*** Opening Material for this task ***

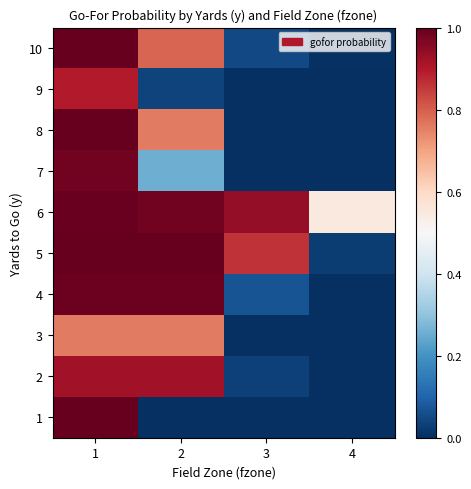

Between 2 and 1, which is larger?

1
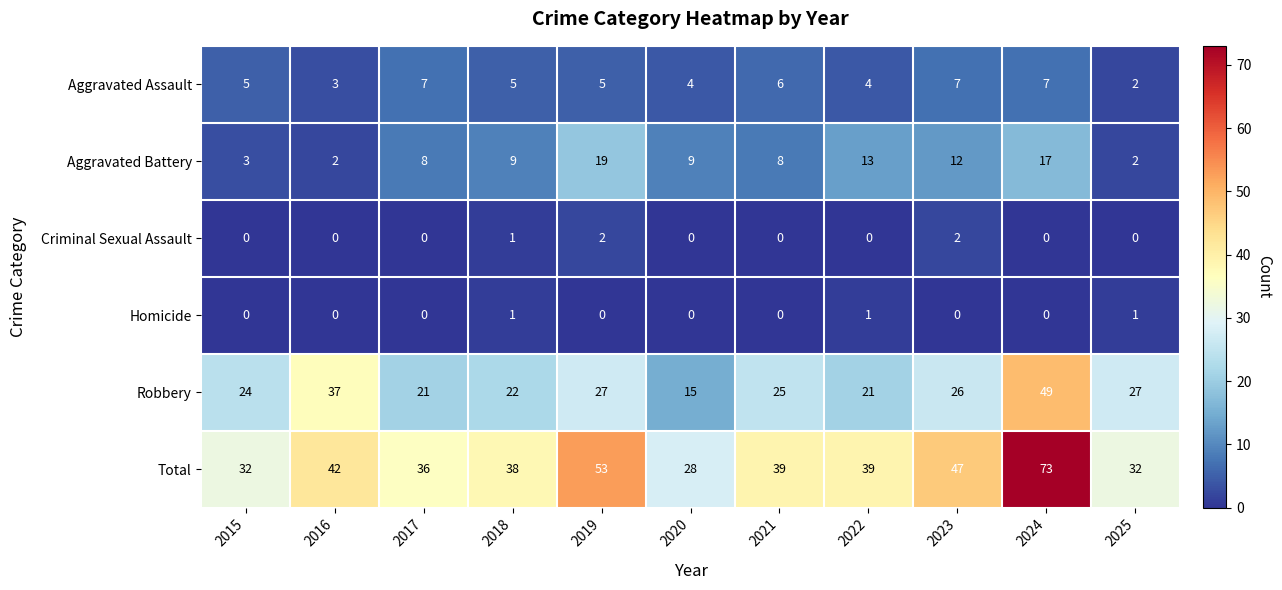

What is the sum of the Robbery values at 2015 and 2016?

61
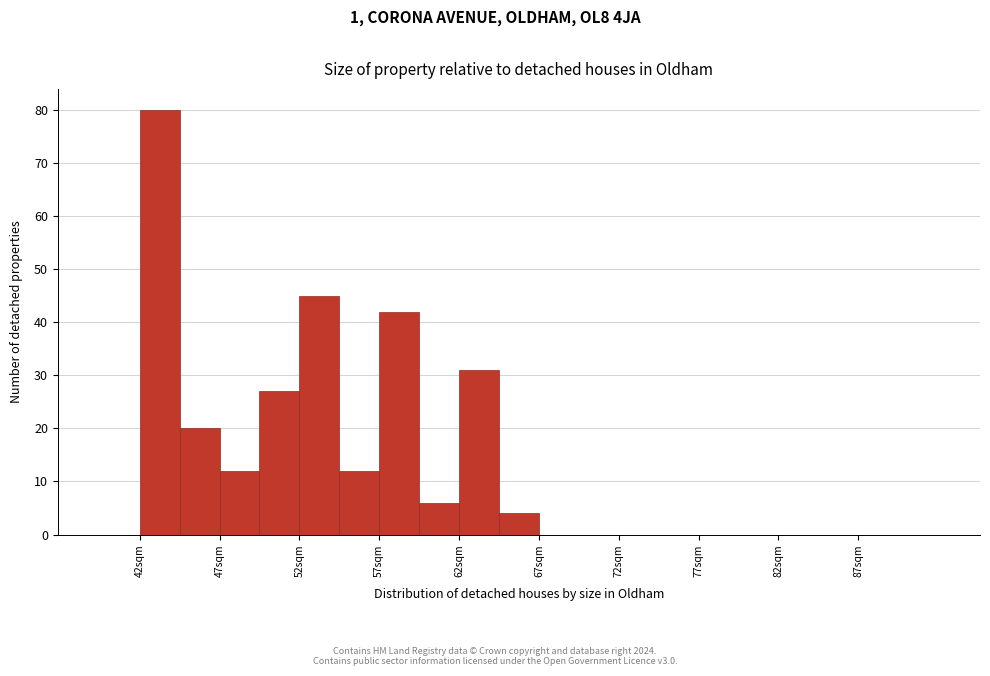

What is the height of the bar covering 65.0 to 67.5 on the x-axis? The values are not printed on the chart, so give them approximately, as read against the axis.

4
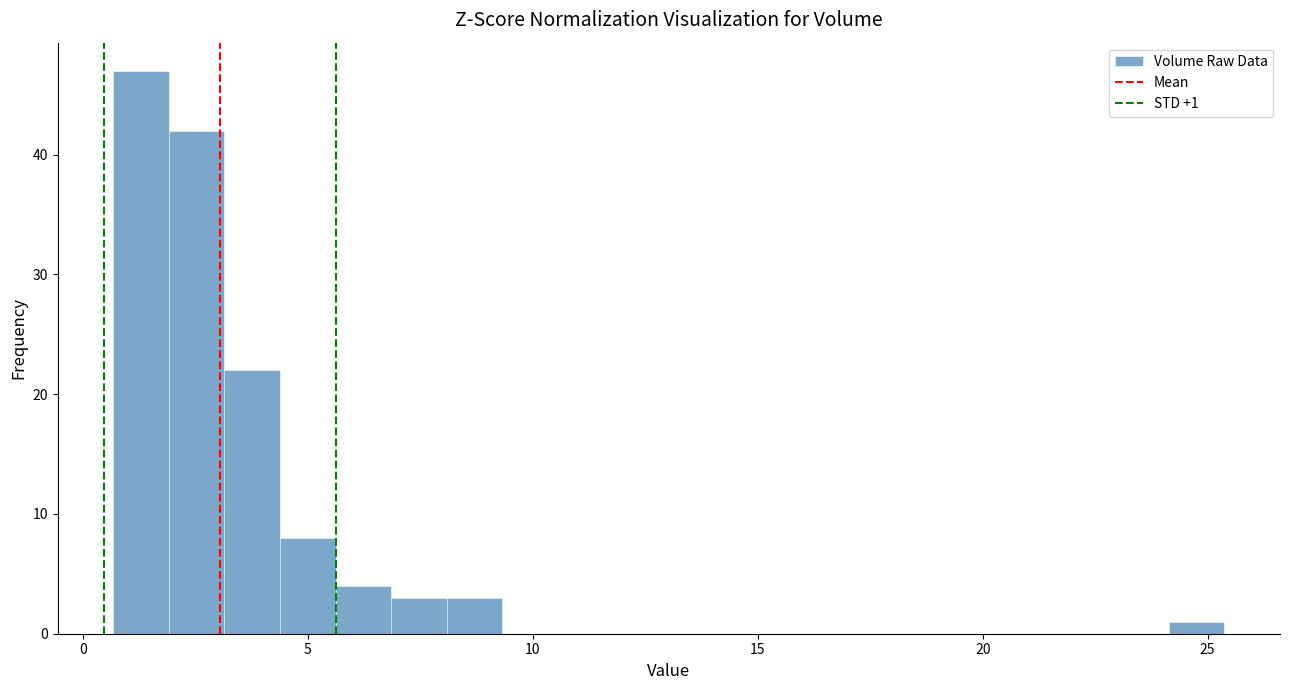

Around what value on the x-axis is the tallest bar? Give the approximate position of its centre, as read against the axis.

1.5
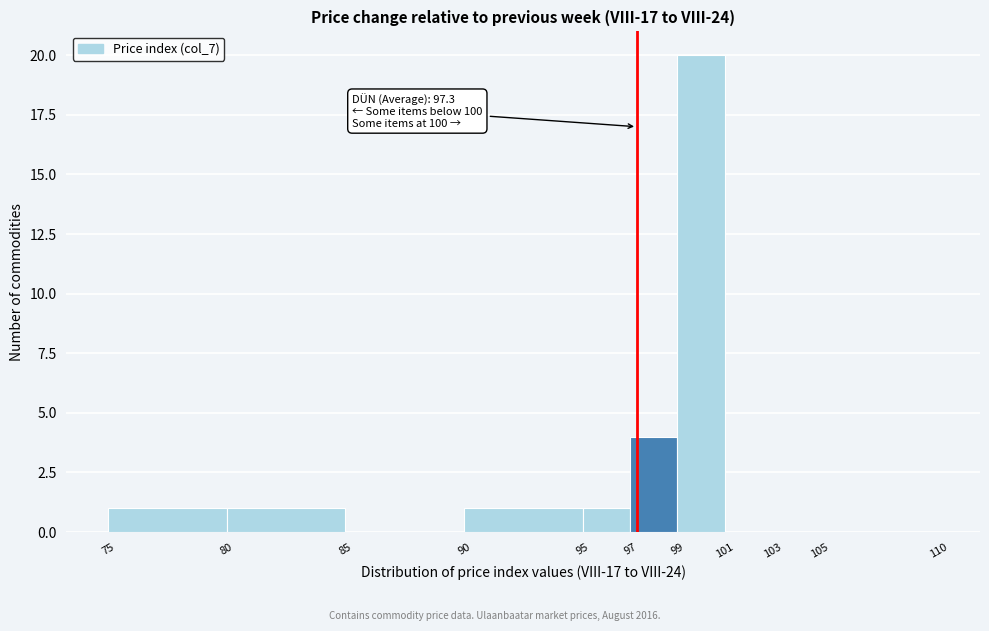

Over which range of the x-axis is the bar tallest?

99 to 101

*** Closing Material for this task ***

### Task requirements
State how many lines of the records above contain the word "values". Give only the number.

### Answer to this problem
2